Henry Hudson Bridge Walkway Set to Re-Open After Three Years
Pedestrians and cyclists should again have access to the Henry Hudson Bridge walkway this summer, almost three years after it was closed for construction.
"The Inwood Hill Runners are planning a celebratory crossing to Riverdale on the first Saturday of its re-opening," says Tamara Ewoldt, a running group organizer and Inwood resident who first alerted Streetsblog to the bridge closure two-and-a-half years ago. "The availability of this route will improve our safety because it will allow us to avoid running through traffic elsewhere. We have waited a long time for this and look forward to a modernized pathway."
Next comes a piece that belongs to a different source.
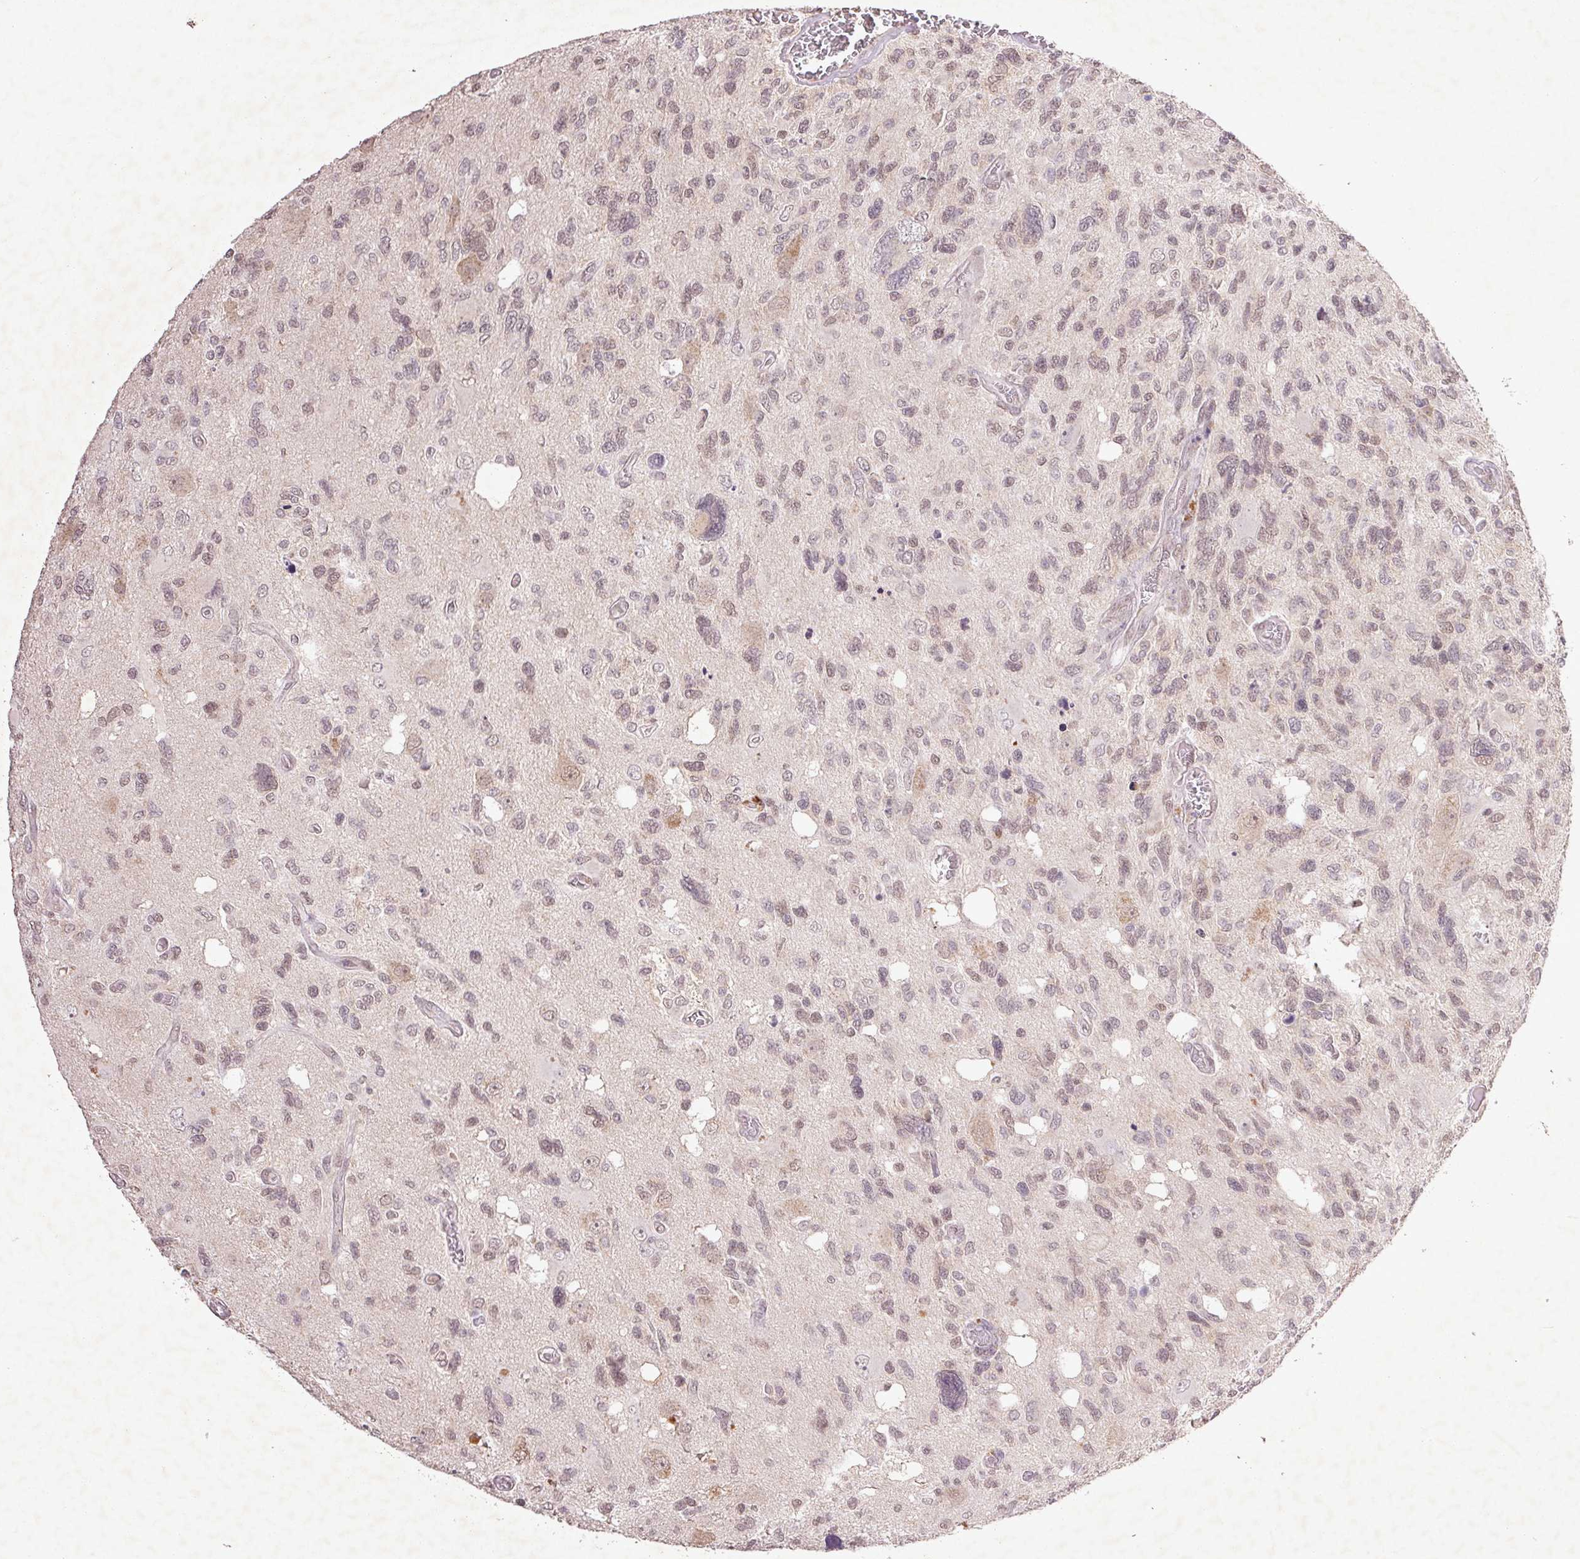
{"staining": {"intensity": "weak", "quantity": "25%-75%", "location": "nuclear"}, "tissue": "glioma", "cell_type": "Tumor cells", "image_type": "cancer", "snomed": [{"axis": "morphology", "description": "Glioma, malignant, High grade"}, {"axis": "topography", "description": "Brain"}], "caption": "DAB immunohistochemical staining of malignant glioma (high-grade) shows weak nuclear protein positivity in about 25%-75% of tumor cells.", "gene": "FAM168B", "patient": {"sex": "male", "age": 49}}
Tangentially, when researching potential links for this post we found a 2003 New York Times article that recalls how the tolled Henry Hudson Bridge, constructed in the 1930s, came to divide Manhattan's last remaining natural woodland in the first place. In light of Pedro Espada's proposal to toll East River bridges but put no price on "free" Harlem River crossings, it's a story that still resonates:
Robert Caro's biography ''The Power Broker,'' published in 1975, outlines the characteristic [Robert] Moses ingenuity at getting things done. Moses was allowed to use free federal labor on ''park access roads,'' which is how he designated his highway through Inwood Hill Park. The park site also provided land at no cost.
Furthermore, the bankers who issued bonds looked skeptically on the prospect of a toll bridge built close to an existing free bridge, the Broadway Bridge. Thus, he was bound to the Inwood Hill Park route, even though it would destroy the ancient silence of the place, as well as despoil the sleepy neighborhood of Spuyten Duyvil.